**SUPPLIED DATA:**
========================================
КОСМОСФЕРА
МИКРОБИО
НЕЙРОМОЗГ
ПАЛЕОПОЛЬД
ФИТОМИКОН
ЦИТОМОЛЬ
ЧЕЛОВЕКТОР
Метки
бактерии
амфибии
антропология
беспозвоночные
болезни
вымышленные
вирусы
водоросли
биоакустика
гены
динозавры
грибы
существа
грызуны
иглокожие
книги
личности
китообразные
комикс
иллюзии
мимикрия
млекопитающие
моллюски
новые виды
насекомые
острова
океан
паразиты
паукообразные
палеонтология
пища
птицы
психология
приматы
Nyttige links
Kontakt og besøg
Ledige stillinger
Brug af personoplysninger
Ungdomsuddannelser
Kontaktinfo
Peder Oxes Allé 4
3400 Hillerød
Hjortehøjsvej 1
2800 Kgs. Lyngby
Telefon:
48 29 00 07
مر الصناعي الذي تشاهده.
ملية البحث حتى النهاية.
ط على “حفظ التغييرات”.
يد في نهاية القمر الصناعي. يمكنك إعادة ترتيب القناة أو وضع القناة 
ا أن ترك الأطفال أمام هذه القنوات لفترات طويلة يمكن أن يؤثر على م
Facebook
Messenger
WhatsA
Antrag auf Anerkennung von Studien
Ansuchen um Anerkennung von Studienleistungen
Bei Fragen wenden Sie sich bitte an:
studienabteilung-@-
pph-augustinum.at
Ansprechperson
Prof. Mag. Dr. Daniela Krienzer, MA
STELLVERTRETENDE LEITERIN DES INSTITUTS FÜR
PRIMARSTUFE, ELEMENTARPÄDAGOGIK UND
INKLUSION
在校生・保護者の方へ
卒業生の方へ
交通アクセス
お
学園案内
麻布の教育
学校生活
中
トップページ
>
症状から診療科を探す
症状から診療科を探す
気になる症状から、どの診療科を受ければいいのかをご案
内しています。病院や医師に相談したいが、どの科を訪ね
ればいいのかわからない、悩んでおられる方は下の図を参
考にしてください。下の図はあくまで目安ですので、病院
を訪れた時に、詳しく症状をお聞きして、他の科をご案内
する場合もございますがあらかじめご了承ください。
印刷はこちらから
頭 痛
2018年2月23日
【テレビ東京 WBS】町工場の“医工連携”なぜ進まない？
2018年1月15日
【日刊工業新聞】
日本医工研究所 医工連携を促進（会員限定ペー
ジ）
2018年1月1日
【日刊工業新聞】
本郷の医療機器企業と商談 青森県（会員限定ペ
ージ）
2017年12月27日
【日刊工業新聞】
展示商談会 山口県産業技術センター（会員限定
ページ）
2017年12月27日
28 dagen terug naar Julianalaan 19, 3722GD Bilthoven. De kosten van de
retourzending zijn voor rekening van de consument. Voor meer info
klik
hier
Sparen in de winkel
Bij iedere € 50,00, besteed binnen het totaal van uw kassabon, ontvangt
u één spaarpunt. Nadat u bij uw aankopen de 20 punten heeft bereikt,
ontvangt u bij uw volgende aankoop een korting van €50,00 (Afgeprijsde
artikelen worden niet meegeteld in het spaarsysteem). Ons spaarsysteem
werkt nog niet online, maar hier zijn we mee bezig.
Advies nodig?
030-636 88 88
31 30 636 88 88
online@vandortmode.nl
========================================
**INSTRUCTIONS FOR THE TASK:**
Count how many lines of the data above contain the string "niet", treating uppercase and lowercase letters as distinct. Reply with the number only.

**ANSWER SECTION:**
2